Extracted page text data
--------------------

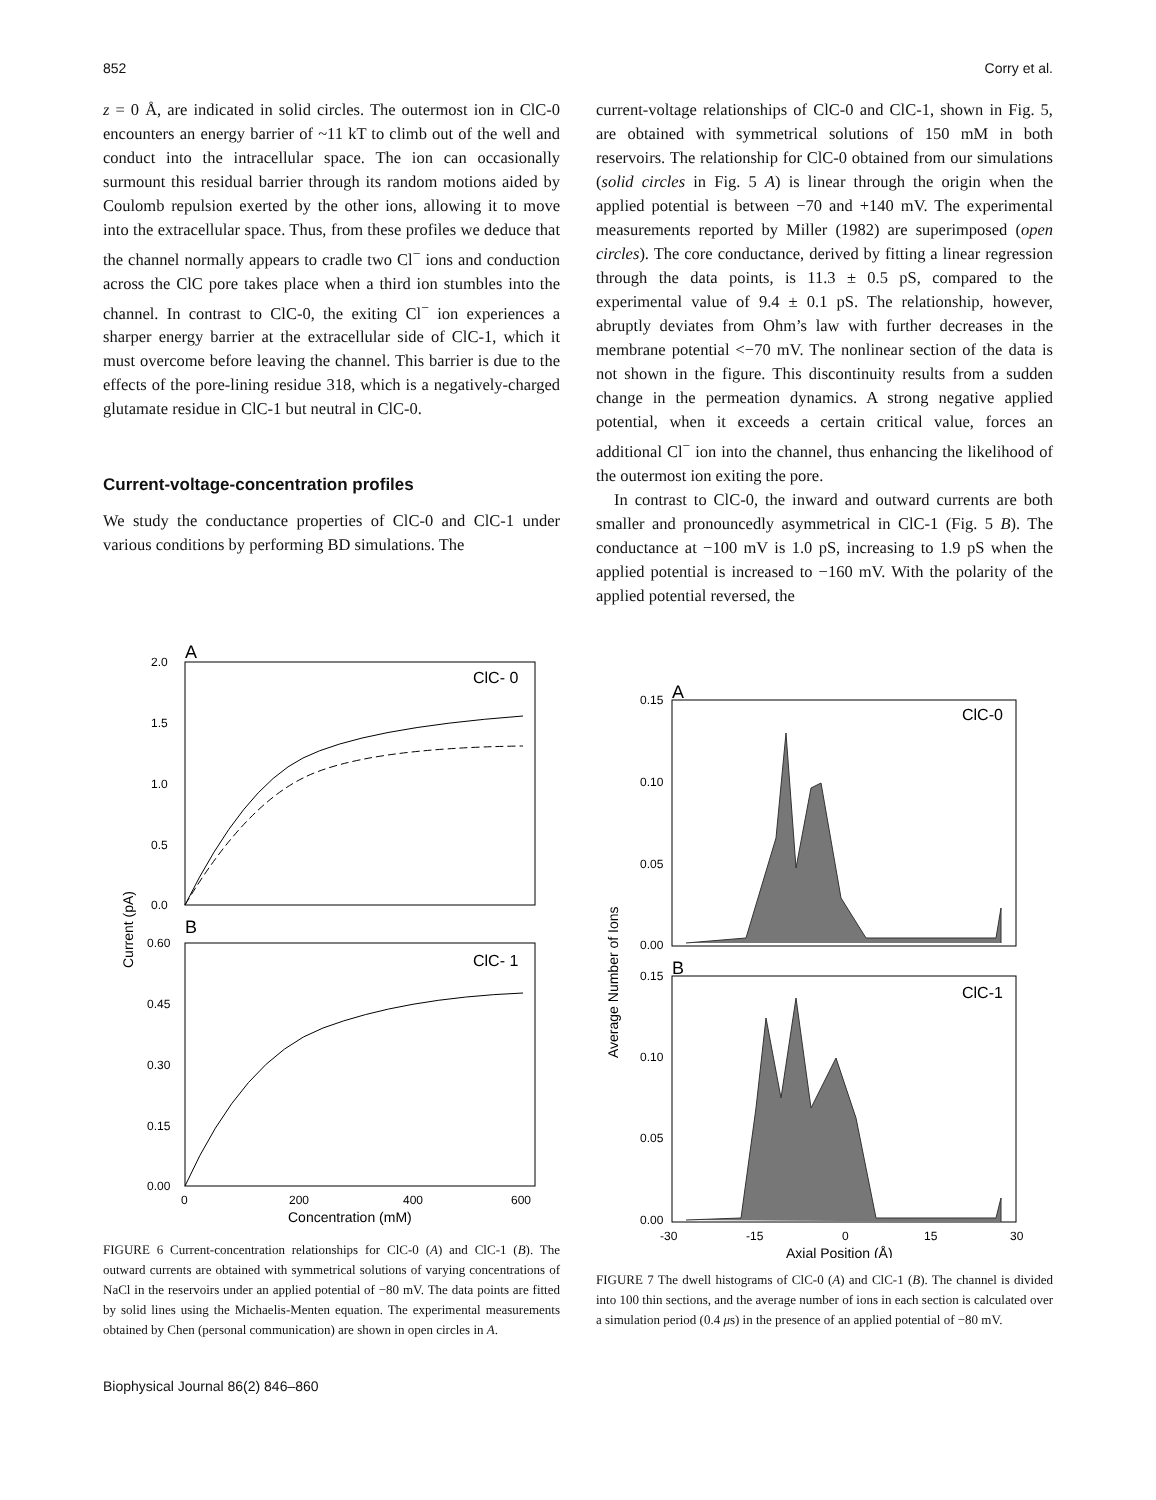852 Corry et al.
z = 0 Å, are indicated in solid circles. The outermost ion in ClC-0 encounters an energy barrier of ~11 kT to climb out of the well and conduct into the intracellular space. The ion can occasionally surmount this residual barrier through its random motions aided by Coulomb repulsion exerted by the other ions, allowing it to move into the extracellular space. Thus, from these profiles we deduce that the channel normally appears to cradle two Cl<sup>−</sup> ions and conduction across the ClC pore takes place when a third ion stumbles into the channel. In contrast to ClC-0, the exiting Cl<sup>−</sup> ion experiences a sharper energy barrier at the extracellular side of ClC-1, which it must overcome before leaving the channel. This barrier is due to the effects of the pore-lining residue 318, which is a negatively-charged glutamate residue in ClC-1 but neutral in ClC-0.
Current-voltage-concentration profiles
We study the conductance properties of ClC-0 and ClC-1 under various conditions by performing BD simulations. The
current-voltage relationships of ClC-0 and ClC-1, shown in Fig. 5, are obtained with symmetrical solutions of 150 mM in both reservoirs. The relationship for ClC-0 obtained from our simulations (solid circles in Fig. 5 A) is linear through the origin when the applied potential is between −70 and +140 mV. The experimental measurements reported by Miller (1982) are superimposed (open circles). The core conductance, derived by fitting a linear regression through the data points, is 11.3 ± 0.5 pS, compared to the experimental value of 9.4 ± 0.1 pS. The relationship, however, abruptly deviates from Ohm’s law with further decreases in the membrane potential <−70 mV. The nonlinear section of the data is not shown in the figure. This discontinuity results from a sudden change in the permeation dynamics. A strong negative applied potential, when it exceeds a certain critical value, forces an additional Cl<sup>−</sup> ion into the channel, thus enhancing the likelihood of the outermost ion exiting the pore.
In contrast to ClC-0, the inward and outward currents are both smaller and pronouncedly asymmetrical in ClC-1 (Fig. 5 B). The conductance at −100 mV is 1.0 pS, increasing to 1.9 pS when the applied potential is increased to −160 mV. With the polarity of the applied potential reversed, the
A
ClC- 0
2.0
1.5
1.0
0.5
0.0
B
ClC- 1
0.60
0.45
0.30
0.15
0.00
0
200
400
600
Concentration (mM)
Current (pA)
FIGURE 6 Current-concentration relationships for ClC-0 (A) and ClC-1 (B). The outward currents are obtained with symmetrical solutions of varying concentrations of NaCl in the reservoirs under an applied potential of −80 mV. The data points are fitted by solid lines using the Michaelis-Menten equation. The experimental measurements obtained by Chen (personal communication) are shown in open circles in A.
A
ClC-0
0.15
0.10
0.05
0.00
B
ClC-1
0.15
0.10
0.05
0.00
-30
-15
0
15
30
Axial Position (Å)
Average Number of Ions
FIGURE 7 The dwell histograms of ClC-0 (A) and ClC-1 (B). The channel is divided into 100 thin sections, and the average number of ions in each section is calculated over a simulation period (0.4 μs) in the presence of an applied potential of −80 mV.
Biophysical Journal 86(2) 846–860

--------------------

» **Exercise prompt**
Please repeat every record above exactly, but leave out the pictures.

» **Task response**
852 Corry et al.
z = 0 Å, are indicated in solid circles. The outermost ion in ClC-0 encounters an energy barrier of ~11 kT to climb out of the well and conduct into the intracellular space. The ion can occasionally surmount this residual barrier through its random motions aided by Coulomb repulsion exerted by the other ions, allowing it to move into the extracellular space. Thus, from these profiles we deduce that the channel normally appears to cradle two Cl<sup>−</sup> ions and conduction across the ClC pore takes place when a third ion stumbles into the channel. In contrast to ClC-0, the exiting Cl<sup>−</sup> ion experiences a sharper energy barrier at the extracellular side of ClC-1, which it must overcome before leaving the channel. This barrier is due to the effects of the pore-lining residue 318, which is a negatively-charged glutamate residue in ClC-1 but neutral in ClC-0.
Current-voltage-concentration profiles
We study the conductance properties of ClC-0 and ClC-1 under various conditions by performing BD simulations. The
current-voltage relationships of ClC-0 and ClC-1, shown in Fig. 5, are obtained with symmetrical solutions of 150 mM in both reservoirs. The relationship for ClC-0 obtained from our simulations (solid circles in Fig. 5 A) is linear through the origin when the applied potential is between −70 and +140 mV. The experimental measurements reported by Miller (1982) are superimposed (open circles). The core conductance, derived by fitting a linear regression through the data points, is 11.3 ± 0.5 pS, compared to the experimental value of 9.4 ± 0.1 pS. The relationship, however, abruptly deviates from Ohm’s law with further decreases in the membrane potential <−70 mV. The nonlinear section of the data is not shown in the figure. This discontinuity results from a sudden change in the permeation dynamics. A strong negative applied potential, when it exceeds a certain critical value, forces an additional Cl<sup>−</sup> ion into the channel, thus enhancing the likelihood of the outermost ion exiting the pore.
In contrast to ClC-0, the inward and outward currents are both smaller and pronouncedly asymmetrical in ClC-1 (Fig. 5 B). The conductance at −100 mV is 1.0 pS, increasing to 1.9 pS when the applied potential is increased to −160 mV. With the polarity of the applied potential reversed, the
A
ClC- 0
2.0
1.5
1.0
0.5
0.0
B
ClC- 1
0.60
0.45
0.30
0.15
0.00
0
200
400
600
Concentration (mM)
Current (pA)
FIGURE 6 Current-concentration relationships for ClC-0 (A) and ClC-1 (B). The outward currents are obtained with symmetrical solutions of varying concentrations of NaCl in the reservoirs under an applied potential of −80 mV. The data points are fitted by solid lines using the Michaelis-Menten equation. The experimental measurements obtained by Chen (personal communication) are shown in open circles in A.
A
ClC-0
0.15
0.10
0.05
0.00
B
ClC-1
0.15
0.10
0.05
0.00
-30
-15
0
15
30
Axial Position (Å)
Average Number of Ions
FIGURE 7 The dwell histograms of ClC-0 (A) and ClC-1 (B). The channel is divided into 100 thin sections, and the average number of ions in each section is calculated over a simulation period (0.4 μs) in the presence of an applied potential of −80 mV.
Biophysical Journal 86(2) 846–860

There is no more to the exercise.